Jason Donovan has enjoyed the dream and suffered the trauma that brings some stars crashing down. Now he has revealed all in his biography. Emma Pinch reports

CLAD only in his multi-coloured Joseph coat and a pair of fluffy white sports socks, Jason Donovan surveyed himself in the mirror.

The grey light of dawn was breaking outside and he was coming down after yet another night wired on cocaine.

“‘Is this really me?’ I thought,” says Jason. “It was the time I decided I’d had enough.”

The ex-Neighbours star had started taking coke in the early ’90s, nothing unusual among the showbiz circle he moved in. But by the late ’90s his addiction was killing him.

Catapulted to fame in his teens playing clean-cut Scott Robinson in Aussie soap Neighbours, his subsequent on and off-screen romance with Kylie Minogue cemented his position as the golden boy of girls’ magazines.

Post-Neighbours and following a pop career shifting millions of records, he carved out a place for himself in the West End, playing Joseph in Joseph and his Amazing Technicolor Dreamcoat, and then Frank N Furter in the Rocky Horror Show.

He seemed to have everything. But, in the era of Nirvana and heroin chic, the one commodity Jason Donovan didn’t have was cool.

“I was fighting this Peter Pan image that I didn’t think I was,” says Jason, now 39.

“I wanted to move on from the boy in Smash Hits to something more edgy.

“I was only 17 when I walked into a show which changed my life, straight out of school. I was making up for some of that time and I wanted to be a little reckless. It’s the classic pop star thing.

“I was trying to be something I wasn’t.”

He moved on from doing drugs with the showbiz crowd to locking himself in his apartment to hoover up “grams and grams” on wild benders. Even meeting the love of his life, Angela Mulloch, who was part of the stage management in The Rocky Horror Picture Show, the plunging come-downs, the fits, the seizures and the nosebleeds weren’t enough to make him give up.

“After a while, you begin to know the drug and how it works best,” he says. “Maybe that’s one of the downsides. That habit of scoring and going home and getting high and thinking you are creative and doing things round the house, like art and music, because I had a studio in my house. I don’t know how good it was, though.

“With that sort of abuse and addiction, you keep going on to cover up pain. Life is about dealing with things when times are difficult. It’s not every day you rise with a smile on your face, so to escape it I took more coke.”

When his daughter, Jemma, was born in 2000, Angela issued an ultimatum – they could not be together while he was using.

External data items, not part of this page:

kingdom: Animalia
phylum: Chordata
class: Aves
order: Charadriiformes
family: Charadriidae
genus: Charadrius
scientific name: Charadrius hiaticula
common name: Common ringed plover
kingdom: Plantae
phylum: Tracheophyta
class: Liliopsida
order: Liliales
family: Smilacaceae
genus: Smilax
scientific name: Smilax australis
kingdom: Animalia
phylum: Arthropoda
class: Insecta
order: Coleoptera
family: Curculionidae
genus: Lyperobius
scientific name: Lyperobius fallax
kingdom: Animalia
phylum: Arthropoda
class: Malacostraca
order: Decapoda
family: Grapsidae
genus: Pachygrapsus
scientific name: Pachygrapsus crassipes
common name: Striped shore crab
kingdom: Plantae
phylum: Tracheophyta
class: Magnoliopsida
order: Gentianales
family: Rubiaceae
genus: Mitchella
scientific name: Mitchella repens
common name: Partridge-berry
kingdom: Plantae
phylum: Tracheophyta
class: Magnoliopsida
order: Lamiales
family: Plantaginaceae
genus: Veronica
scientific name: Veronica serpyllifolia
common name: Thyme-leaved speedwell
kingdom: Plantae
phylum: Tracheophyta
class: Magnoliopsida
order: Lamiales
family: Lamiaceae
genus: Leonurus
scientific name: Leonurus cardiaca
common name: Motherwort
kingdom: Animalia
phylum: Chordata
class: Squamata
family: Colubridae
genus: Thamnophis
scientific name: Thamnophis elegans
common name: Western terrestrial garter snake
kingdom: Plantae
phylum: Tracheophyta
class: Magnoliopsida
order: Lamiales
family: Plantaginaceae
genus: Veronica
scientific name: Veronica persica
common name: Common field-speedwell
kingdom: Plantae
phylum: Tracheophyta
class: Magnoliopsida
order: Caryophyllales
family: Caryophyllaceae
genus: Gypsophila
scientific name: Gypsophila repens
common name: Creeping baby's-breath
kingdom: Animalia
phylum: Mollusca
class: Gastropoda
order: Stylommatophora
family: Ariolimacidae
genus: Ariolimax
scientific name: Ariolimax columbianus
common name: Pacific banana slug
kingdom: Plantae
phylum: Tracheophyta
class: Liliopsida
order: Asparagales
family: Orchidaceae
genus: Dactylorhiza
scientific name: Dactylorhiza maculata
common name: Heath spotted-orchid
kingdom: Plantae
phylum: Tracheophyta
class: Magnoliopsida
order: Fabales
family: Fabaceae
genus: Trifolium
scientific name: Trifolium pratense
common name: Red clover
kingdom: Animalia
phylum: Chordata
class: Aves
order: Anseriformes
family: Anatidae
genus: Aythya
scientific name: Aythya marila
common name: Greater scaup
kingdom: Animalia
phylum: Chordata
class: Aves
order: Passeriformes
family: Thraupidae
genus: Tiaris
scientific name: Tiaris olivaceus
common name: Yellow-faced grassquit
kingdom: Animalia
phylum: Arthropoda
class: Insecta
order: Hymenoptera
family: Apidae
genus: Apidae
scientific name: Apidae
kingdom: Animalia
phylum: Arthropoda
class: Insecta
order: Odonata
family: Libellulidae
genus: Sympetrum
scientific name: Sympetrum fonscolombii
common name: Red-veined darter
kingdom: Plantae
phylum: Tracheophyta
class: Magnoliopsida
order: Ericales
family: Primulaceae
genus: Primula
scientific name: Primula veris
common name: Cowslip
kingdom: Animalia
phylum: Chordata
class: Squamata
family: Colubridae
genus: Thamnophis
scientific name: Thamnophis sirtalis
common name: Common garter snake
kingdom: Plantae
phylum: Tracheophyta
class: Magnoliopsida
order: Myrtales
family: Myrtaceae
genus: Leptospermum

It was the trigger he needed.

“Being around Jemma was a bigger buzz than snorting coke,” he says. “I thought if I can’t change this now I’ll never get the opportunity to do it, so I seized a moment and that’s something I’m extremely proud of.

“Drugs get boring after a while. Humans are basically built the same, we all get bored of various things and I just sort of thought, ‘how many sleepless nights do I want, this is dull. Let’s go and scare myself with a bit of reality’”.

Jason’s stint in the I’m a Celebrity Get Me Out of Here jungle last year, where his sunny outlook and laid-back Aussie humour won him a new generation of fans, was, he explains, a “strategic” move to propel him back into the limelight.

“It wasn’t happening musically and me sitting in Birmingham at the Birmingham Rep doing theatre doesn’t reach many people,” he says. “I hoped to capture that pop cycle once again, like where people pulled out their Take That records. It was an opportunity to reach a prime-time audience and get back into people’s minds, and to a certain degree it’s really worked, and it’s been a bloody good year. The book’s been pretty good.”

When Jason announced his autobiography, it sparked feverish speculation of a steamy exposé of his time with Kylie – who later dumped him for INXS rocker Michael Hutchence.

It isn’t, of course – but he isn’t coy about his relationship with her, saying being dumped “was tough at the time” but the relationship had run its course.